Lot of lowballers in our area too and yes last Winters lack of bang has and will make it even tougher this year but as always we will not lower our rates to try to compete with them. The lowballers will eventually hang themselves (normally in the middle of an 8" storm) and the customer will come begging for quality and reliable service.

Death to all Low Ballers


----------



## KYsnow (Sep 22, 2012)

Lowballers are a different animal. Most commercial accounts won't go with a one truck single guy low baller for liability reason and dependability. If they do there is a reason (the low baller is a neighbor, family member, son in law etc) and they will get burned. Most low ballers are doing driveways and distress properties where a lot is not expected or received. I wouldn't't worry about anyone who is charging less. As long as you are staying busy the only reason to care what others are charging would be to know if you need or could raise your prices.


----------



## 95HDRam (Sep 12, 2011)

We raise regardless what others are doing, usually dont try to find out what others are charging. Typically two of our gas stations get low ball bids every year but the manager always tell them "No thank you, we have someone". Guess quality and timely service still pay off.


----------



## clark lawn (Oct 7, 2005)

KYsnow;1493657 said:


> Lowballers are a different animal. Most commercial accounts won't go with a one truck single guy low baller for liability reason and dependability. If they do there is a reason (the low baller is a neighbor, family member, son in law etc) and they will get burned. Most low ballers are doing driveways and distress properties where a lot is not expected or received. I wouldn't't worry about anyone who is charging less. As long as you are staying busy the only reason to care what others are charging would be to know if you need or could raise your prices.


Ya right, try again. I have been plowing for almost 20 years. In the last few I have seen more lowball single truck operations on commercial lots than ever before. Unless its some big corporate lots and even then sometimes all they want is the cheapest guy they can get. I know of a plaza that I did in the mid 90's goes for less now than it did then. Been a one man show there for past 3 years. Couple times a winter it doesn't get done til couple days after the storm but for what they pay they deal with it.


----------



## KYsnow (Sep 22, 2012)

clark lawn;1493694 said:


> Ya right, try again. I have been plowing for almost 20 years. In the last few I have seen more lowball single truck operations on commercial lots than ever before. Unless its some big corporate lots and even then sometimes all they want is the cheapest guy they can get. I know of a plaza that I did in the mid 90's goes for less now than it did then. Been a one man show there for past 3 years. Couple times a winter it doesn't get done til couple days after the storm but for what they pay they deal with it.
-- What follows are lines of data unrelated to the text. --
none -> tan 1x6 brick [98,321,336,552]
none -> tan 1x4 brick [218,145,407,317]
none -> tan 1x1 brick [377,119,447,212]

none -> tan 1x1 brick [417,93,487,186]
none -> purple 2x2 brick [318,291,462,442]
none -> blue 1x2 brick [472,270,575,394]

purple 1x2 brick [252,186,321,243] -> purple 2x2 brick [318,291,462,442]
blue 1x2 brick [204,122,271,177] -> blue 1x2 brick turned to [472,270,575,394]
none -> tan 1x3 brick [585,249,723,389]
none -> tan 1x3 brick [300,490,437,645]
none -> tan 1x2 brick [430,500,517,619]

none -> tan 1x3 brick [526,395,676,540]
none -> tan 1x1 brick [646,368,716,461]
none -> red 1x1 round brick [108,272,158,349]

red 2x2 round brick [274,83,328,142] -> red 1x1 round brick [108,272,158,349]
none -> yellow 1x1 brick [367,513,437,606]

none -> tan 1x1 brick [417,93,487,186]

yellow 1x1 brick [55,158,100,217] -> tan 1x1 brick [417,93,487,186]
Most likely those lowballers you see are working for another snow company as a sub. When something goes wrong with the one truck or the guy with one truck does't show up the snow/ice company can bring in one of their own trucks.

Why would you want to work for an owner who would tolerate his lot turning to ice because it doesn't get done for a couple of days after the snow anyway.


----------



## clark lawn (Oct 7, 2005)

No not subs. The lot is getting done fore 75% of what I got in 1996. That's why they tolerate it.


----------



## Plow horse (Oct 18, 2009)

*How can you compete?*

Can't, there will allways be somebody thats more hungry than you, and you know they are not Insured.. Besides if you have been in the business for any length of time and are any good and reliable you should be OVERBOOKED. "Unless you are growing". Do NOT DROP YOUR PRICES!!!! Does anybody CUT you a break?? If you ask the gas station can you give me it for less what does he say??? It sucks to have to keep raising our prices but Grandview is rite.


----------



## danknight163 (Nov 19, 2007)

its funny i have to spot i have done for 6 years now and last year they went with the cheaper guy (who hit 2 parked cars and damage the black top) and did not have plow insurance (lol) the owner of the lot had to dish out 7200.00 to fix the cars and his black top
guess who is doing it this year :>) low baller have no plow insurance so tell you accounts what do you want


----------



## PhilFromErie (Jun 29, 2009)

you know you see a lot of crap on CL, I wouldn't modify my pricing structure because of it. Believe me, I have had enough "off shore oil rig workers" and "back country loggers" that have had access to email but not a bank trying to buy things off me with pay pal to know 90% of craigs list stuff is BS


----------



## dbduts (Oct 30, 2009)

I plow a condo complex and the snow drifts are unreal off the roofs.they want me to charge by the inch but how or do you calculate for snow drifts.they want to be billed by the snow fall by ythe weather service,Do i suck it up or fight and say it has to be measured at diff. locations on property


----------